Transcribe all records, preserving every character.
------------------------------------------------------------------------
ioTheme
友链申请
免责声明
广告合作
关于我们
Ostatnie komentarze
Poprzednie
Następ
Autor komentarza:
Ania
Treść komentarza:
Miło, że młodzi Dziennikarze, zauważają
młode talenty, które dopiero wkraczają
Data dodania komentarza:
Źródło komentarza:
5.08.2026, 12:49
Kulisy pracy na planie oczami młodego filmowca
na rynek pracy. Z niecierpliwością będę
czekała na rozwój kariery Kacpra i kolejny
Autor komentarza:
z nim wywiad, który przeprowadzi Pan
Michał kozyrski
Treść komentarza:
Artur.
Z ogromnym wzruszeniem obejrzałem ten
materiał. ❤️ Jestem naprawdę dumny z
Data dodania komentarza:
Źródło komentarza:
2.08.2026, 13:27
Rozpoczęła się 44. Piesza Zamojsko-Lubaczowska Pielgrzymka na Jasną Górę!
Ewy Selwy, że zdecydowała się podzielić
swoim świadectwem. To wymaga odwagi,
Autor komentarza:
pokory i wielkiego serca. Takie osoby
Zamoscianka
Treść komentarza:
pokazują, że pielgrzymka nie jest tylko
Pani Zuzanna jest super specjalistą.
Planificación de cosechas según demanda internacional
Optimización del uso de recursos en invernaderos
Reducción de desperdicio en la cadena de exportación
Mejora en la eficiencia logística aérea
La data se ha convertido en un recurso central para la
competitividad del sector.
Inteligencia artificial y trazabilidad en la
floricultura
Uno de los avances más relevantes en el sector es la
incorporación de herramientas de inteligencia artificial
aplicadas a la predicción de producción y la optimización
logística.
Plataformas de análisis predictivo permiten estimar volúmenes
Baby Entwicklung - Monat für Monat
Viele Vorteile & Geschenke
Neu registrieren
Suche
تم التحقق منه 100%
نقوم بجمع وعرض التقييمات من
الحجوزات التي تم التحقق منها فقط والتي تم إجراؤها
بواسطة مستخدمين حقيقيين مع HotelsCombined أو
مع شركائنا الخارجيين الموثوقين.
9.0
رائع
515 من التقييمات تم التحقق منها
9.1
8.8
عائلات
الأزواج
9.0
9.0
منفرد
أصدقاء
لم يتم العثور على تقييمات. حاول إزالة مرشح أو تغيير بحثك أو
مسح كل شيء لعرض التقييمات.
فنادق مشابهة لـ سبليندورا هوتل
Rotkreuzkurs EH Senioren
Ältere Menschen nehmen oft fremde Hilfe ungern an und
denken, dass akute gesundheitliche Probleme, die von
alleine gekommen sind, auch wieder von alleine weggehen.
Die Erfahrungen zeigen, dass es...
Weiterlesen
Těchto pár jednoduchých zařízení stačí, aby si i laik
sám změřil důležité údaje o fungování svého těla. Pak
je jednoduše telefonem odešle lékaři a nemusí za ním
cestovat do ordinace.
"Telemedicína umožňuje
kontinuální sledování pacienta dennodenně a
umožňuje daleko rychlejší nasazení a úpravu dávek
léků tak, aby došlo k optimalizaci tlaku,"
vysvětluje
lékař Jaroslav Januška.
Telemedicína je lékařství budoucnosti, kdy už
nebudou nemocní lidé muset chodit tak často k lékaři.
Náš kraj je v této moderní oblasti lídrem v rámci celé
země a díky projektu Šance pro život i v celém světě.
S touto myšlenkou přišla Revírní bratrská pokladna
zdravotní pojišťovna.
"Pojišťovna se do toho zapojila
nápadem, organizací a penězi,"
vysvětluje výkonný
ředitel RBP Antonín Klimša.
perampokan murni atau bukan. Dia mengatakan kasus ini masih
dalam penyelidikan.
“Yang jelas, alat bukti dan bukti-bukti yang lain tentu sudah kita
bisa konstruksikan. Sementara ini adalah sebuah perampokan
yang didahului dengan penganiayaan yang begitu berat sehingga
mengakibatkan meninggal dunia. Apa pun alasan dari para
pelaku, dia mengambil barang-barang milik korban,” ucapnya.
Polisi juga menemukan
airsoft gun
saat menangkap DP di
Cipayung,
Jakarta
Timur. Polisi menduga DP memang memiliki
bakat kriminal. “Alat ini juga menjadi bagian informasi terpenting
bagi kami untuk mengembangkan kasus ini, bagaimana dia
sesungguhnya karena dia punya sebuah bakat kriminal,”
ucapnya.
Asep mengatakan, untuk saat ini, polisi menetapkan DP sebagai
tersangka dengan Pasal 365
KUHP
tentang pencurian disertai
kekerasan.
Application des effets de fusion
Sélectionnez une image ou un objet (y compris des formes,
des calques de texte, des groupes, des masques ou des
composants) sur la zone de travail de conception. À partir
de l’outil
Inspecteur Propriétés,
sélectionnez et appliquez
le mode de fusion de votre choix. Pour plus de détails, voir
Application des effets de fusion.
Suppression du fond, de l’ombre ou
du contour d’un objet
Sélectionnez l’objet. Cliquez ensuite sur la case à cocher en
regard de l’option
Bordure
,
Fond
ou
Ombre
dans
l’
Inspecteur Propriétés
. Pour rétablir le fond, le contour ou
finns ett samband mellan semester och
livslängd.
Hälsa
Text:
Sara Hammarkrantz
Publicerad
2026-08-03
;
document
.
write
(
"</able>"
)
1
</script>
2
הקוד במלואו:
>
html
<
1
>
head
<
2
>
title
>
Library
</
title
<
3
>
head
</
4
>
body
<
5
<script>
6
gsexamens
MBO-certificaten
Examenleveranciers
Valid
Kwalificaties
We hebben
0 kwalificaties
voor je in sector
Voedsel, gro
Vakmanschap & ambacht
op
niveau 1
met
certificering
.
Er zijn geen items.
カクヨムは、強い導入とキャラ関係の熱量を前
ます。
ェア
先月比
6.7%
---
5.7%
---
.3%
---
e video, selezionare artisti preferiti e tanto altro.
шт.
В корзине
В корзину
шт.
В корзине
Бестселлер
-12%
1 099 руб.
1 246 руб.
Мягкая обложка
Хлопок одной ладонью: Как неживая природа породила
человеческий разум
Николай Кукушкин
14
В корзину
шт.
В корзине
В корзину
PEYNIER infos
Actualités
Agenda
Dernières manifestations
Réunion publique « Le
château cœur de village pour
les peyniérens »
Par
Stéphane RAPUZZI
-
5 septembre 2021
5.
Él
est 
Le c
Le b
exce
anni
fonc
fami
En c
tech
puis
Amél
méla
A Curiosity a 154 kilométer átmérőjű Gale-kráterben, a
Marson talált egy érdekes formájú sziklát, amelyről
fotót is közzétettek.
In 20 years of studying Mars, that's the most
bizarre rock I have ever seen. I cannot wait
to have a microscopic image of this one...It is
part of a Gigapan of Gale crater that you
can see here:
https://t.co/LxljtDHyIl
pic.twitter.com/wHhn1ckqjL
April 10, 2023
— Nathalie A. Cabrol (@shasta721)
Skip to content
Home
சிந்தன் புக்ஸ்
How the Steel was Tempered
------------------------------------------------------------------------
ANSWER FOR THIS EXERCISE:
ioTheme
友链申请
免责声明
广告合作
关于我们
Ostatnie komentarze
Poprzednie
Następ
Autor komentarza:
Ania
Treść komentarza:
Miło, że młodzi Dziennikarze, zauważają
młode talenty, które dopiero wkraczają
Data dodania komentarza:
Źródło komentarza:
5.08.2026, 12:49
Kulisy pracy na planie oczami młodego filmowca
na rynek pracy. Z niecierpliwością będę
czekała na rozwój kariery Kacpra i kolejny
Autor komentarza:
z nim wywiad, który przeprowadzi Pan
Michał kozyrski
Treść komentarza:
Artur.
Z ogromnym wzruszeniem obejrzałem ten
materiał. ❤️ Jestem naprawdę dumny z
Data dodania komentarza:
Źródło komentarza:
2.08.2026, 13:27
Rozpoczęła się 44. Piesza Zamojsko-Lubaczowska Pielgrzymka na Jasną Górę!
Ewy Selwy, że zdecydowała się podzielić
swoim świadectwem. To wymaga odwagi,
Autor komentarza:
pokory i wielkiego serca. Takie osoby
Zamoscianka
Treść komentarza:
pokazują, że pielgrzymka nie jest tylko
Pani Zuzanna jest super specjalistą.
Planificación de cosechas según demanda internacional
Optimización del uso de recursos en invernaderos
Reducción de desperdicio en la cadena de exportación
Mejora en la eficiencia logística aérea
La data se ha convertido en un recurso central para la
competitividad del sector.
Inteligencia artificial y trazabilidad en la
floricultura
Uno de los avances más relevantes en el sector es la
incorporación de herramientas de inteligencia artificial
aplicadas a la predicción de producción y la optimización
logística.
Plataformas de análisis predictivo permiten estimar volúmenes
Baby Entwicklung - Monat für Monat
Viele Vorteile & Geschenke
Neu registrieren
Suche
تم التحقق منه 100%
نقوم بجمع وعرض التقييمات من
الحجوزات التي تم التحقق منها فقط والتي تم إجراؤها
بواسطة مستخدمين حقيقيين مع HotelsCombined أو
مع شركائنا الخارجيين الموثوقين.
9.0
رائع
515 من التقييمات تم التحقق منها
9.1
8.8
عائلات
الأزواج
9.0
9.0
منفرد
أصدقاء
لم يتم العثور على تقييمات. حاول إزالة مرشح أو تغيير بحثك أو
مسح كل شيء لعرض التقييمات.
فنادق مشابهة لـ سبليندورا هوتل
Rotkreuzkurs EH Senioren
Ältere Menschen nehmen oft fremde Hilfe ungern an und
denken, dass akute gesundheitliche Probleme, die von
alleine gekommen sind, auch wieder von alleine weggehen.
Die Erfahrungen zeigen, dass es...
Weiterlesen
Těchto pár jednoduchých zařízení stačí, aby si i laik
sám změřil důležité údaje o fungování svého těla. Pak
je jednoduše telefonem odešle lékaři a nemusí za ním
cestovat do ordinace.
"Telemedicína umožňuje
kontinuální sledování pacienta dennodenně a
umožňuje daleko rychlejší nasazení a úpravu dávek
léků tak, aby došlo k optimalizaci tlaku,"
vysvětluje
lékař Jaroslav Januška.
Telemedicína je lékařství budoucnosti, kdy už
nebudou nemocní lidé muset chodit tak často k lékaři.
Náš kraj je v této moderní oblasti lídrem v rámci celé
země a díky projektu Šance pro život i v celém světě.
S touto myšlenkou přišla Revírní bratrská pokladna
zdravotní pojišťovna.
"Pojišťovna se do toho zapojila
nápadem, organizací a penězi,"
vysvětluje výkonný
ředitel RBP Antonín Klimša.
perampokan murni atau bukan. Dia mengatakan kasus ini masih
dalam penyelidikan.
“Yang jelas, alat bukti dan bukti-bukti yang lain tentu sudah kita
bisa konstruksikan. Sementara ini adalah sebuah perampokan
yang didahului dengan penganiayaan yang begitu berat sehingga
mengakibatkan meninggal dunia. Apa pun alasan dari para
pelaku, dia mengambil barang-barang milik korban,” ucapnya.
Polisi juga menemukan
airsoft gun
saat menangkap DP di
Cipayung,
Jakarta
Timur. Polisi menduga DP memang memiliki
bakat kriminal. “Alat ini juga menjadi bagian informasi terpenting
bagi kami untuk mengembangkan kasus ini, bagaimana dia
sesungguhnya karena dia punya sebuah bakat kriminal,”
ucapnya.
Asep mengatakan, untuk saat ini, polisi menetapkan DP sebagai
tersangka dengan Pasal 365
KUHP
tentang pencurian disertai
kekerasan.
Application des effets de fusion
Sélectionnez une image ou un objet (y compris des formes,
des calques de texte, des groupes, des masques ou des
composants) sur la zone de travail de conception. À partir
de l’outil
Inspecteur Propriétés,
sélectionnez et appliquez
le mode de fusion de votre choix. Pour plus de détails, voir
Application des effets de fusion.
Suppression du fond, de l’ombre ou
du contour d’un objet
Sélectionnez l’objet. Cliquez ensuite sur la case à cocher en
regard de l’option
Bordure
,
Fond
ou
Ombre
dans
l’
Inspecteur Propriétés
. Pour rétablir le fond, le contour ou
finns ett samband mellan semester och
livslängd.
Hälsa
Text:
Sara Hammarkrantz
Publicerad
2026-08-03
;
document
.
write
(
"</able>"
)
1
</script>
2
הקוד במלואו:
>
html
<
1
>
head
<
2
>
title
>
Library
</
title
<
3
>
head
</
4
>
body
<
5
<script>
6
gsexamens
MBO-certificaten
Examenleveranciers
Valid
Kwalificaties
We hebben
0 kwalificaties
voor je in sector
Voedsel, gro
Vakmanschap & ambacht
op
niveau 1
met
certificering
.
Er zijn geen items.
カクヨムは、強い導入とキャラ関係の熱量を前
ます。
ェア
先月比
6.7%
---
5.7%
---
.3%
---
e video, selezionare artisti preferiti e tanto altro.
шт.
В корзине
В корзину
шт.
В корзине
Бестселлер
-12%
1 099 руб.
1 246 руб.
Мягкая обложка
Хлопок одной ладонью: Как неживая природа породила
человеческий разум
Николай Кукушкин
14
В корзину
шт.
В корзине
В корзину
PEYNIER infos
Actualités
Agenda
Dernières manifestations
Réunion publique « Le
château cœur de village pour
les peyniérens »
Par
Stéphane RAPUZZI
-
5 septembre 2021
5.
Él
est 
Le c
Le b
exce
anni
fonc
fami
En c
tech
puis
Amél
méla
A Curiosity a 154 kilométer átmérőjű Gale-kráterben, a
Marson talált egy érdekes formájú sziklát, amelyről
fotót is közzétettek.
In 20 years of studying Mars, that's the most
bizarre rock I have ever seen. I cannot wait
to have a microscopic image of this one...It is
part of a Gigapan of Gale crater that you
can see here:
https://t.co/LxljtDHyIl
pic.twitter.com/wHhn1ckqjL
April 10, 2023
— Nathalie A. Cabrol (@shasta721)
Skip to content
Home
சிந்தன் புக்ஸ்
How the Steel was Tempered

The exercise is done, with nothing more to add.